• **WORK INSTRUCTION**: After locating the line that contains "right shoulder: (458, 328)" in the data below, set down exactly that line and each one after it through the line that contains "left elbow: (501, 254)", and nothing more.

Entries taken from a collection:
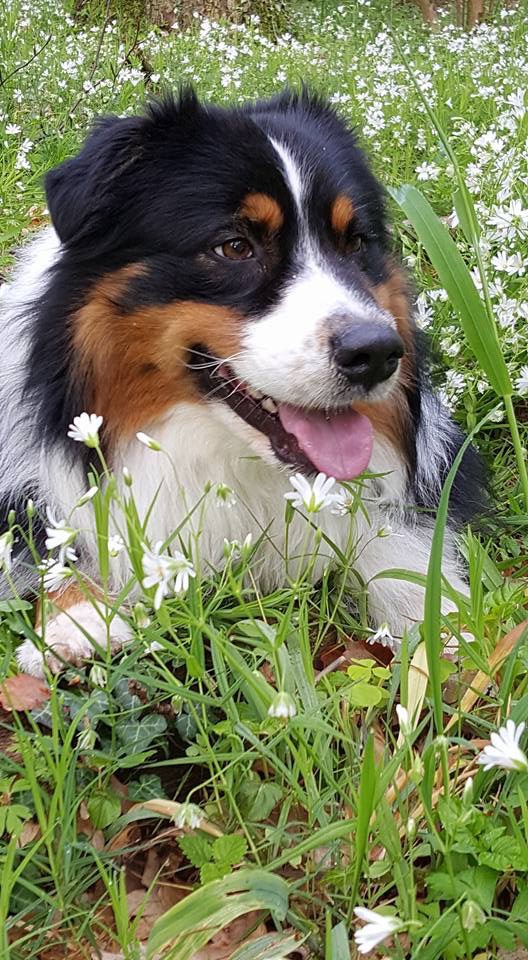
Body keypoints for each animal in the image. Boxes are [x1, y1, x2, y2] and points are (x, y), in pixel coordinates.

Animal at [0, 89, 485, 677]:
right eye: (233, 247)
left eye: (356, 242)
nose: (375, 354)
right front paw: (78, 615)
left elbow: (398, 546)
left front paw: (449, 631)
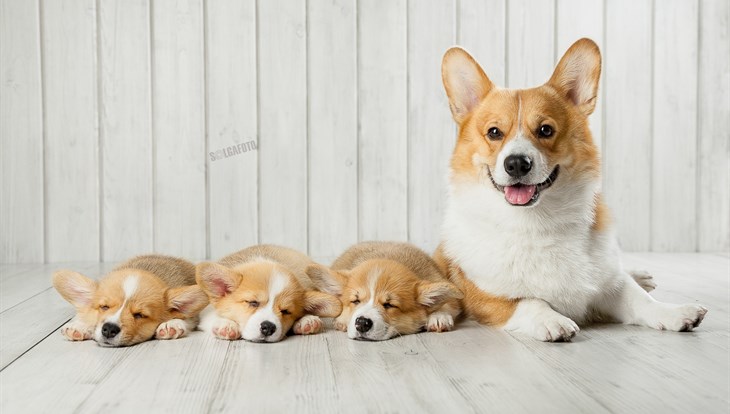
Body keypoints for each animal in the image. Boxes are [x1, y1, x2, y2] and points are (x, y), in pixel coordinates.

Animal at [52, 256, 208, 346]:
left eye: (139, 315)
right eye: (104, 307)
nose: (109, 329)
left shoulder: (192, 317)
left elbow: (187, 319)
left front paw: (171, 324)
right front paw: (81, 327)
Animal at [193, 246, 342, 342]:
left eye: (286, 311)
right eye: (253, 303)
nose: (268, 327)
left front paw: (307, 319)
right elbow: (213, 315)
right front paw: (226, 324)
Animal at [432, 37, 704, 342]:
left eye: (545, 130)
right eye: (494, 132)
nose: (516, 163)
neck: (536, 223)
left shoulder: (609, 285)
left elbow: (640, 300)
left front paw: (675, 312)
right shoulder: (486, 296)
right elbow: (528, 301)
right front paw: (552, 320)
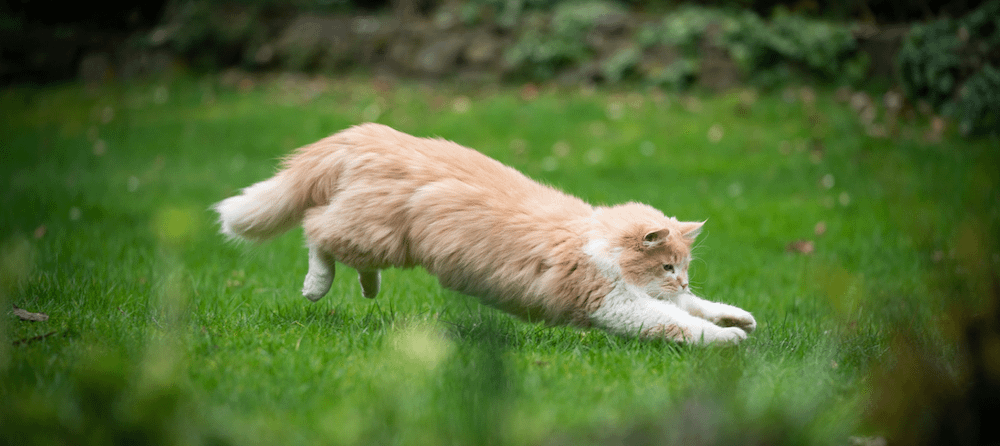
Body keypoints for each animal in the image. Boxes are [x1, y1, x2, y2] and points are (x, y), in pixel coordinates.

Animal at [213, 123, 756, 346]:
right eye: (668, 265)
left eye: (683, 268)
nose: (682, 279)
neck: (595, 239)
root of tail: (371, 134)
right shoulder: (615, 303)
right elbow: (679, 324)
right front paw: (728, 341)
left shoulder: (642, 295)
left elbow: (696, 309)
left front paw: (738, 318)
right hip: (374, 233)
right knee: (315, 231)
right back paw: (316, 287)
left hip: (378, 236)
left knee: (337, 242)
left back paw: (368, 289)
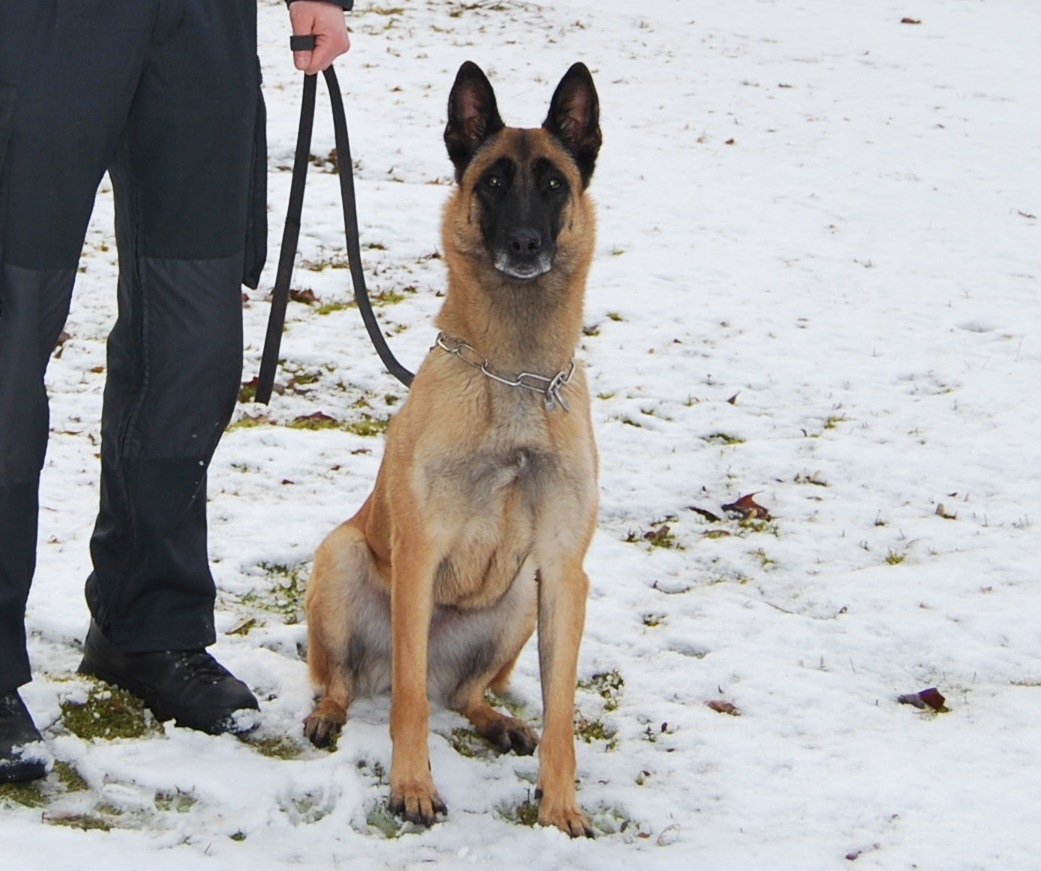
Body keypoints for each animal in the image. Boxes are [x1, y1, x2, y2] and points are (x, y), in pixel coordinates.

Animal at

...

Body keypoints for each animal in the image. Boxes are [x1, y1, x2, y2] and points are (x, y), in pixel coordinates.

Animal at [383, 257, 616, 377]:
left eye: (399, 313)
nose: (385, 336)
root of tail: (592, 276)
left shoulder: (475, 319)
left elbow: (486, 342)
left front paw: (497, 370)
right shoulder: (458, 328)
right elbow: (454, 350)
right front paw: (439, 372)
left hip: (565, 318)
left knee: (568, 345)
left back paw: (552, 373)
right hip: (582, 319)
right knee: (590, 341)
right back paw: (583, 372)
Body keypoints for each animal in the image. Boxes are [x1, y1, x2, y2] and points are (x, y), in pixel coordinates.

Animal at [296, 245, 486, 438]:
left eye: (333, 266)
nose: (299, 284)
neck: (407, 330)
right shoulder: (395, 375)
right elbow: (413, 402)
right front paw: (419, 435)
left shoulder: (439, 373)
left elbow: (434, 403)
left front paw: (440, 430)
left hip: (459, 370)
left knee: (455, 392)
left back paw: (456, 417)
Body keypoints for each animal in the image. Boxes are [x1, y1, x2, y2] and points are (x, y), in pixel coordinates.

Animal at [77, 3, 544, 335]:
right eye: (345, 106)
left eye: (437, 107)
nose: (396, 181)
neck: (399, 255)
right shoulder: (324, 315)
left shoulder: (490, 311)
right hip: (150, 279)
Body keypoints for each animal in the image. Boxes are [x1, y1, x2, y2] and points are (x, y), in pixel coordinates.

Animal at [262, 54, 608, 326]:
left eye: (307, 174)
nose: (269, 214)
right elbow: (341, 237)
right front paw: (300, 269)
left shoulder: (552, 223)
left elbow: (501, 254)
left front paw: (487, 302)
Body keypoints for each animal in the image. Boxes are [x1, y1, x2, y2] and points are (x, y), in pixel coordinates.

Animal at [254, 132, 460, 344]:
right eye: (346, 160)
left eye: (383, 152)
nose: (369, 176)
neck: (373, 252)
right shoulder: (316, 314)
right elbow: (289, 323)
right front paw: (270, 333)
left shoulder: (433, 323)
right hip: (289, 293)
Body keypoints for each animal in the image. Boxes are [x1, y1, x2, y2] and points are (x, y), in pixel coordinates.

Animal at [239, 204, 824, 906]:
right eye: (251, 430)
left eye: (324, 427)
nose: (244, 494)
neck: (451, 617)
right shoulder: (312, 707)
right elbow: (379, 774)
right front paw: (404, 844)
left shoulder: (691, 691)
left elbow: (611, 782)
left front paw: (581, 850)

• **RESPONSE TO THIS EXERCISE**:
right shoulder: (458, 328)
right elbow: (454, 350)
right front paw: (439, 372)
left hip: (565, 318)
left knee: (568, 345)
left back paw: (552, 373)
right hip: (582, 319)
right knee: (590, 341)
right back paw: (583, 372)
Body keypoints for each animal in the image. Boxes are [x1, y1, x2, y2] and points are (x, y), in pixel coordinates.

Animal at [296, 245, 486, 438]:
left eye: (333, 266)
nose: (299, 284)
neck: (407, 330)
right shoulder: (395, 375)
right elbow: (413, 402)
right front paw: (419, 435)
left shoulder: (439, 373)
left elbow: (434, 403)
left front paw: (440, 430)
left hip: (459, 370)
left knee: (455, 392)
left back paw: (456, 417)
Body keypoints for each animal in the image. Boxes are [x1, y1, x2, y2] and points are (x, y), in pixel coordinates.

Animal at [77, 3, 544, 335]:
right eye: (345, 106)
left eye: (437, 107)
nose: (396, 181)
neck: (399, 255)
right shoulder: (324, 315)
left shoulder: (490, 311)
right hip: (150, 279)
Body keypoints for each animal in the image. Boxes are [x1, y1, x2, y2] and points are (x, y), in pixel coordinates.

Animal at [262, 54, 608, 326]:
left eye: (307, 174)
nose: (269, 214)
right elbow: (341, 237)
right front paw: (300, 269)
left shoulder: (552, 223)
left elbow: (501, 254)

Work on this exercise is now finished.